BlockReader.newBlockReader函式實現如下:

 

public static BlockReader newBlockReader( Socket sock, String file,

                                   long blockId,

                                   long genStamp,

                                   long startOffset, long len,

                                   int bufferSize, boolean verifyChecksum,

                                   String clientName)

                                   throws IOException {

  //使用Socket建立寫入流,向DataNode傳送讀指令

  DataOutputStream out = new DataOutputStream(

    new BufferedOutputStream(NetUtils.getOutputStream(sock,HdfsConstants.WRITE_TIMEOUT)));

  out.writeShort( DataTransferProtocol.DATA_TRANSFER_VERSION );

  out.write( DataTransferProtocol.OP_READ_BLOCK );

  out.writeLong( blockId );

  out.writeLong( genStamp );

  out.writeLong( startOffset );

  out.writeLong( len );

  Text.writeString(out, clientName);

  out.flush();

  //使用Socket建立讀入流,用於從DataNode讀取資料

  DataInputStream in = new DataInputStream(

      new BufferedInputStream(NetUtils.getInputStream(sock),

                              bufferSize));

  DataChecksum checksum = DataChecksum.newDataChecksum( in );

  long firstChunkOffset = in.readLong();

  //生成一個reader,主要包含讀入流,用於讀取資料

  return new BlockReader( file, blockId, in, checksum, verifyChecksum,

                          startOffset, firstChunkOffset, sock );

}

BlockReader的readAll函式就是用上面生成的DataInputStream讀取資料。

2.2、DataNode

在DataNode啟動的時候,會呼叫函式startDataNode,其中與資料讀取有關的邏輯如下:

 

void startDataNode(Configuration conf,

                   AbstractList dataDirs

                   ) throws IOException {

  ……

  // 建立一個ServerSocket,並生成一個DataXceiverServer來監控客戶端的連結

  ServerSocket ss = (socketWriteTimeout > 0) ?
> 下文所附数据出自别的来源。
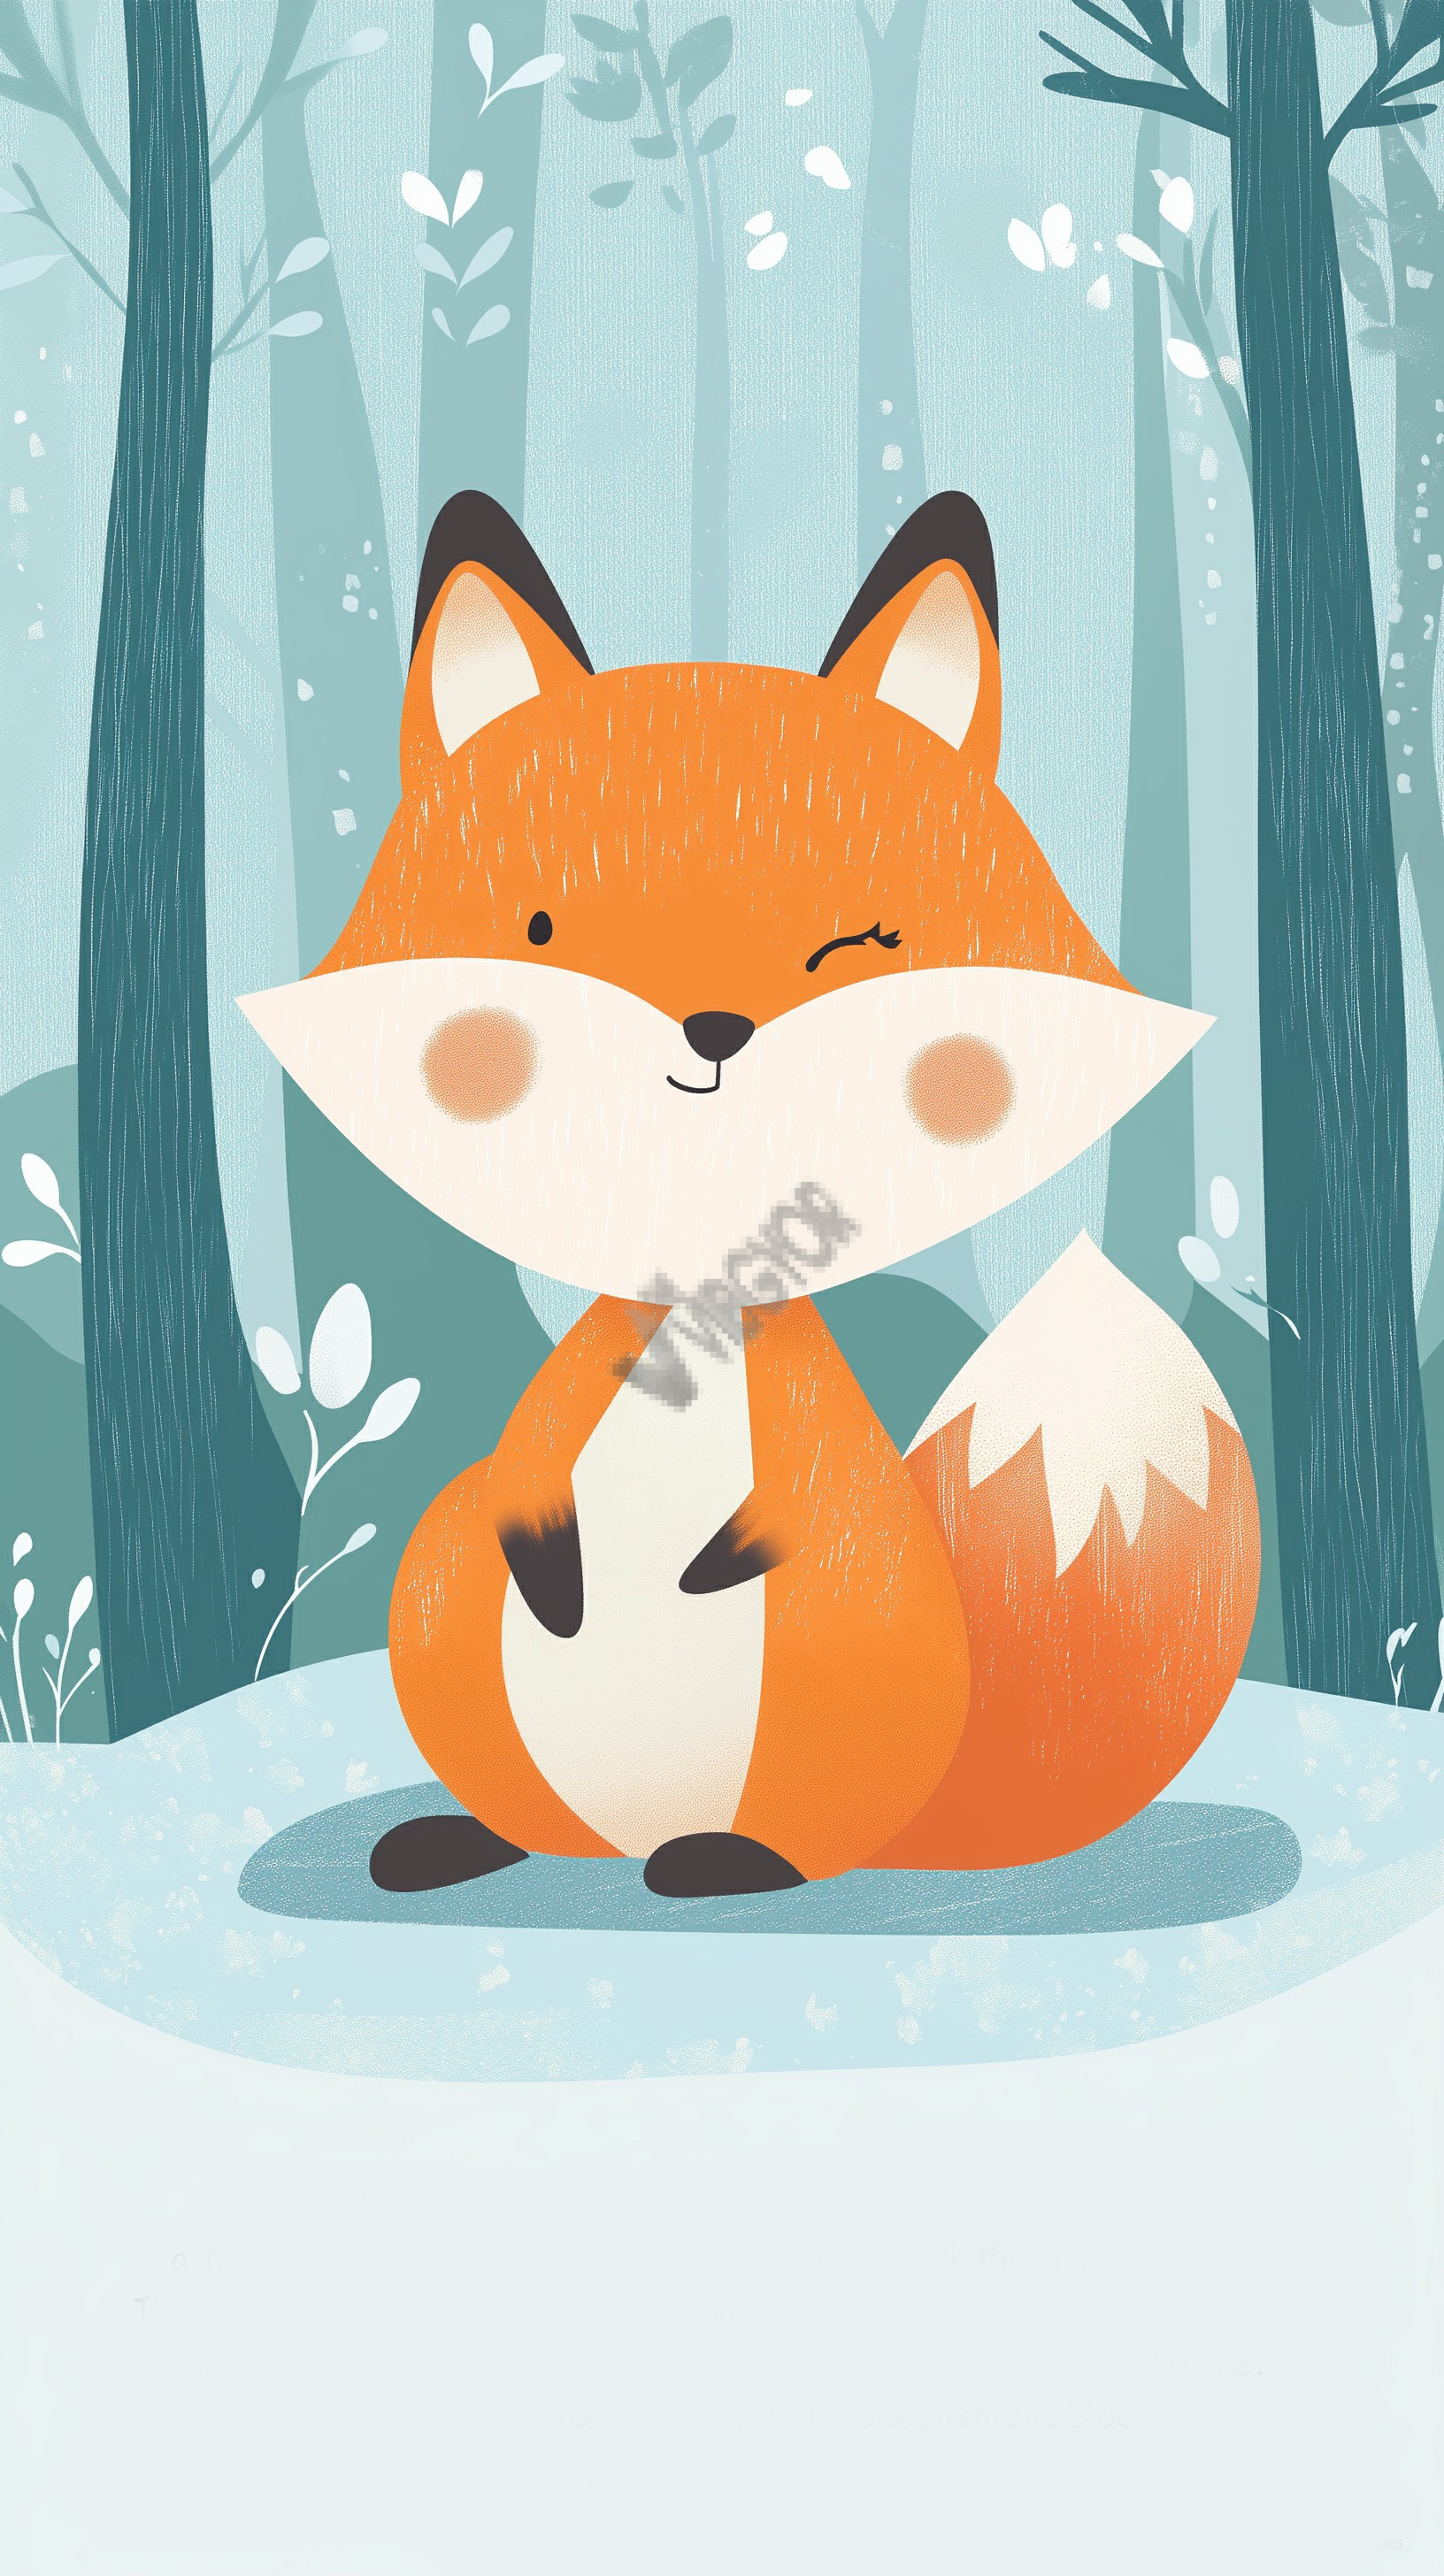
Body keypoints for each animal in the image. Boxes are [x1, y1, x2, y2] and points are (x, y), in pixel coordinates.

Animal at [241, 490, 1261, 1900]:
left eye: (853, 949)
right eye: (542, 931)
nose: (715, 1028)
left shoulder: (822, 1468)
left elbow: (810, 1508)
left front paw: (722, 1557)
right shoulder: (552, 1424)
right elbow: (529, 1469)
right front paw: (557, 1574)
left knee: (782, 1843)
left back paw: (727, 1863)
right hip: (443, 1596)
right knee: (514, 1779)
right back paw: (458, 1841)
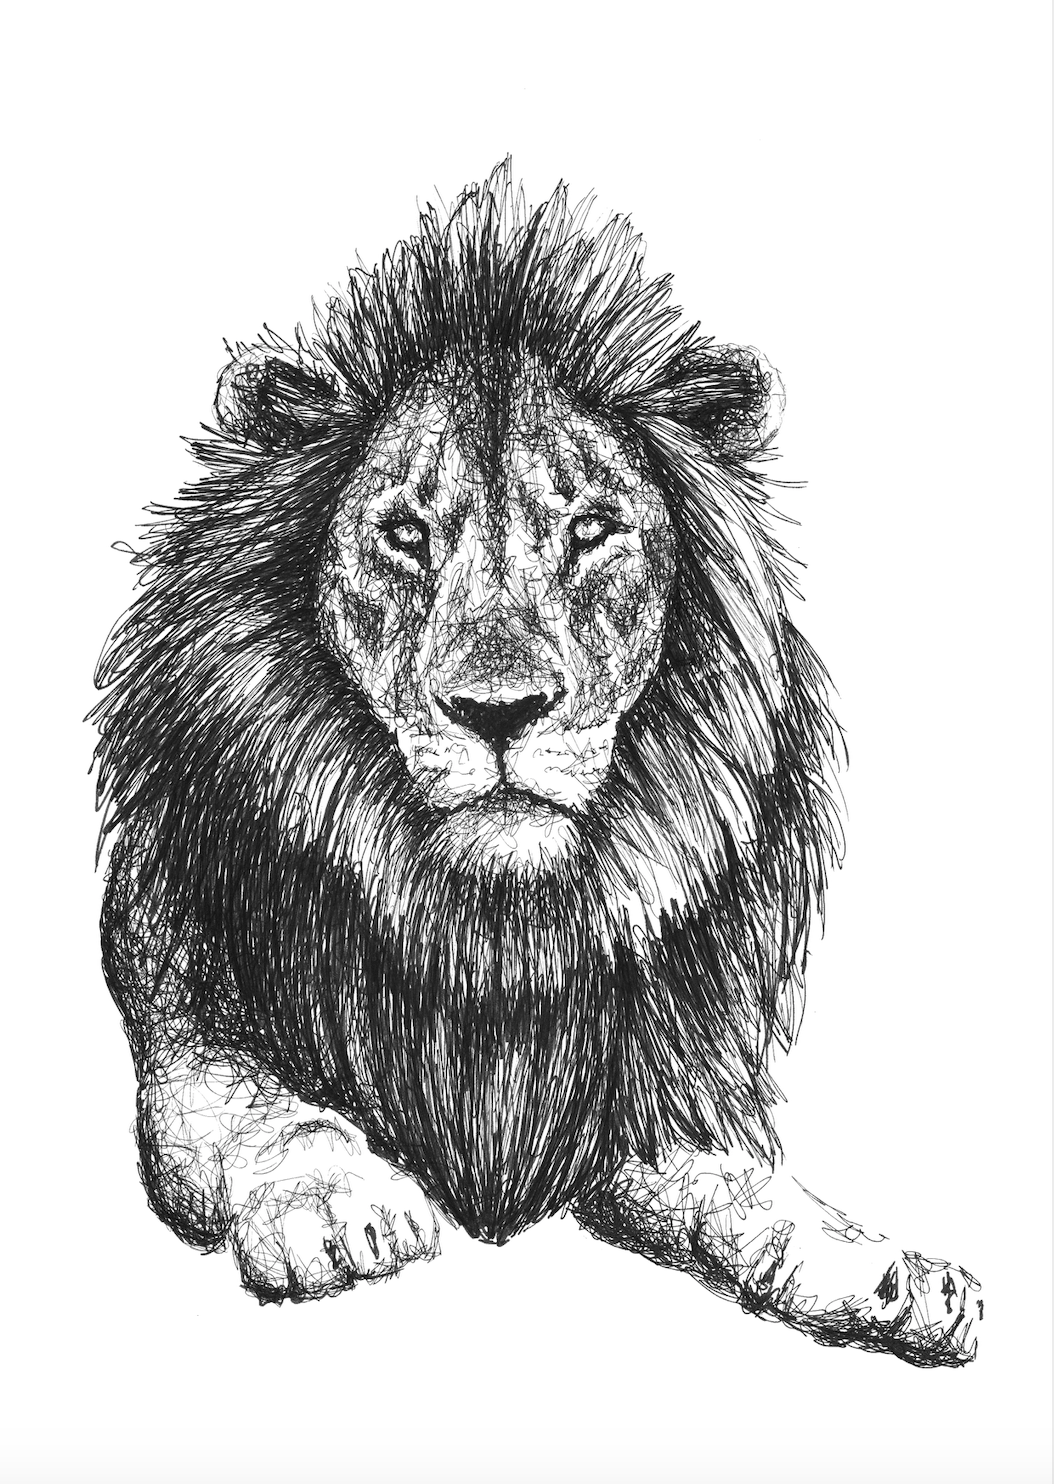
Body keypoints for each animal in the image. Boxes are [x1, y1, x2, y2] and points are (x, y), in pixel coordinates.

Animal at [93, 164, 981, 1366]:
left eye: (592, 528)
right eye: (406, 534)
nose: (498, 710)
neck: (493, 926)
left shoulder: (646, 1098)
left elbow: (752, 1193)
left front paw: (890, 1272)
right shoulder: (185, 991)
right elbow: (260, 1109)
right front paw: (341, 1205)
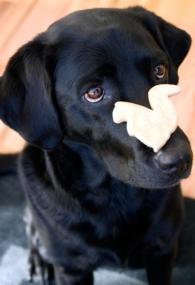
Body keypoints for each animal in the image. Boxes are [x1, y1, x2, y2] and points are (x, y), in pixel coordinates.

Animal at [0, 6, 193, 284]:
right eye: (94, 93)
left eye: (159, 70)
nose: (180, 160)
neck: (114, 195)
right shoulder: (73, 269)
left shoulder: (162, 250)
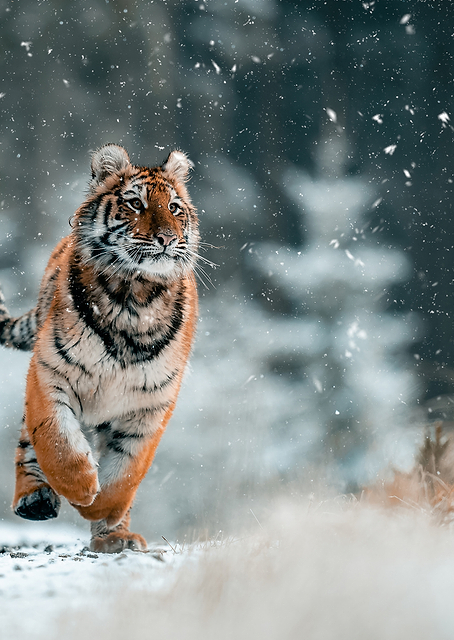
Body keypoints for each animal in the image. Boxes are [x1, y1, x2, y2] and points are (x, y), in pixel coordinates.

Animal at [0, 144, 199, 553]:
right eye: (136, 203)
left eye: (174, 208)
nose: (167, 239)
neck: (135, 296)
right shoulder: (50, 371)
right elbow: (57, 441)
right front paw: (81, 488)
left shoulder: (152, 404)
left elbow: (127, 471)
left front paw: (100, 509)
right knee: (28, 441)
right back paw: (35, 499)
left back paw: (117, 538)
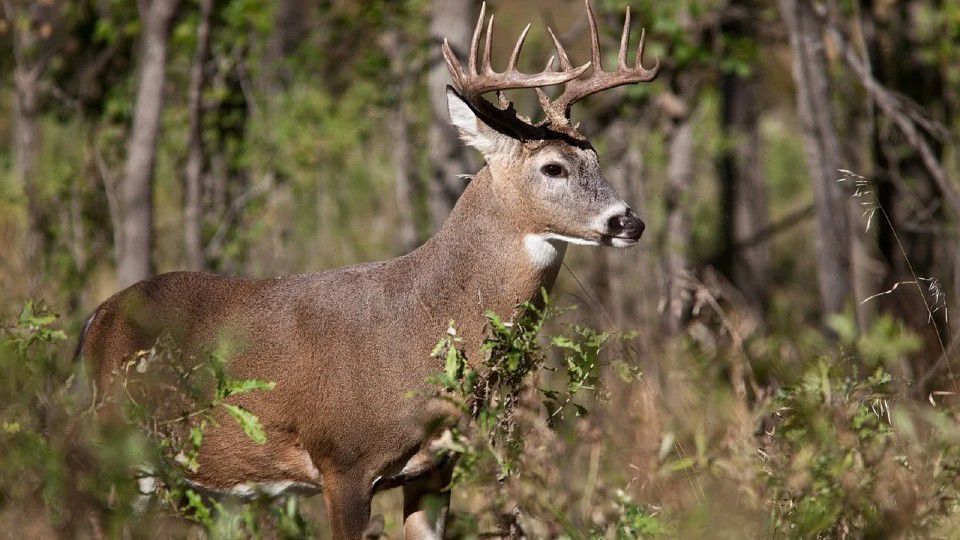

        ServerSocketChannel.open().socket() : new ServerSocket();

  Server.bind(ss, socAddr, 0);

  ss.setReceiveBufferSize(DEFAULT_DATA_SOCKET_SIZE);

  // adjust machine name with the actual port

  tmpPort = ss.getLocalPort();

  selfAddr = new InetSocketAddress(ss.getInetAddress().getHostAddress(),

                                   tmpPort);

  this.dnRegistration.setName(machineName + ":" + tmpPort);

  this.threadGroup = new ThreadGroup("dataXceiverServer");

  this.dataXceiverServer = new Daemon(threadGroup,

      new DataXceiverServer(ss, conf, this));

  this.threadGroup.setDaemon(true); // auto destroy when empty

  ……

}

DataXceiverServer.run()函式如下:

 

public void run() {

  while (datanode.shouldRun) {

      //接受客戶端的連結

      Socket s = ss.accept();

      s.setTcpNoDelay(true);

      //生成一個執行緒DataXceiver來對建立的連結提供服務

      new Daemon(datanode.threadGroup,

          new DataXceiver(s, datanode, this)).start();

  }

  try {

    ss.close();

  } catch (IOException ie) {

    LOG.warn(datanode.dnRegistration + ":DataXceiveServer: "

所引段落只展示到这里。